→ Goal of the exercise: Please copy every line of the records below, keeping each one unchanged and in the same order.

*** Material provided Section Begins ***

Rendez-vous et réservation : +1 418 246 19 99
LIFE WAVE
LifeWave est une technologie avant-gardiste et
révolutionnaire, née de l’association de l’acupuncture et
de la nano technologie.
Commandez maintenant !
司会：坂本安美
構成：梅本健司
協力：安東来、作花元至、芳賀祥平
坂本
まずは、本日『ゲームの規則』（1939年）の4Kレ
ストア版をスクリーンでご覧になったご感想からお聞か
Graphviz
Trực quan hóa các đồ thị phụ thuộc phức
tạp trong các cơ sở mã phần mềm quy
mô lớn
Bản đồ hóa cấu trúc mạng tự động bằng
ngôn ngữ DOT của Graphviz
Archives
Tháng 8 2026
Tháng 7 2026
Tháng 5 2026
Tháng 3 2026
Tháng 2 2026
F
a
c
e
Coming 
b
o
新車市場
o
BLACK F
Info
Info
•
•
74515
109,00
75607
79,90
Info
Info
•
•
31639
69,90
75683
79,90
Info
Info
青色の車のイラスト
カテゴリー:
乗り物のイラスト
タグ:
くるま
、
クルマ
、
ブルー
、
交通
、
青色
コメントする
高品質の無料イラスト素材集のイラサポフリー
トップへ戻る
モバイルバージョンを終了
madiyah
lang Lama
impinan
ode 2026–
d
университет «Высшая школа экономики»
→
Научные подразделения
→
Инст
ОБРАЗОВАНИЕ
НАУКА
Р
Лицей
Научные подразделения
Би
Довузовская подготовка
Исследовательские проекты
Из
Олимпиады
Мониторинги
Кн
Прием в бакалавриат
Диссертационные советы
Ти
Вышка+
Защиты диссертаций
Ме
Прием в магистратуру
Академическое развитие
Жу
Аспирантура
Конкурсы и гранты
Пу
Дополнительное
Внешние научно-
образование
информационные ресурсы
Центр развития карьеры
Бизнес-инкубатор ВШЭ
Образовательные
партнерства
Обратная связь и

*** Material provided Section Ends ***

→ Written response:
Rendez-vous et réservation : +1 418 246 19 99
LIFE WAVE
LifeWave est une technologie avant-gardiste et
révolutionnaire, née de l’association de l’acupuncture et
de la nano technologie.
Commandez maintenant !
司会：坂本安美
構成：梅本健司
協力：安東来、作花元至、芳賀祥平
坂本
まずは、本日『ゲームの規則』（1939年）の4Kレ
ストア版をスクリーンでご覧になったご感想からお聞か
Graphviz
Trực quan hóa các đồ thị phụ thuộc phức
tạp trong các cơ sở mã phần mềm quy
mô lớn
Bản đồ hóa cấu trúc mạng tự động bằng
ngôn ngữ DOT của Graphviz
Archives
Tháng 8 2026
Tháng 7 2026
Tháng 5 2026
Tháng 3 2026
Tháng 2 2026
F
a
c
e
Coming 
b
o
新車市場
o
BLACK F
Info
Info
•
•
74515
109,00
75607
79,90
Info
Info
•
•
31639
69,90
75683
79,90
Info
Info
青色の車のイラスト
カテゴリー:
乗り物のイラスト
タグ:
くるま
、
クルマ
、
ブルー
、
交通
、
青色
コメントする
高品質の無料イラスト素材集のイラサポフリー
トップへ戻る
モバイルバージョンを終了
madiyah
lang Lama
impinan
ode 2026–
d
университет «Высшая школа экономики»
→
Научные подразделения
→
Инст
ОБРАЗОВАНИЕ
НАУКА
Р
Лицей
Научные подразделения
Би
Довузовская подготовка
Исследовательские проекты
Из
Олимпиады
Мониторинги
Кн
Прием в бакалавриат
Диссертационные советы
Ти
Вышка+
Защиты диссертаций
Ме
Прием в магистратуру
Академическое развитие
Жу
Аспирантура
Конкурсы и гранты
Пу
Дополнительное
Внешние научно-
образование
информационные ресурсы
Центр развития карьеры
Бизнес-инкубатор ВШЭ
Образовательные
партнерства
Обратная связь и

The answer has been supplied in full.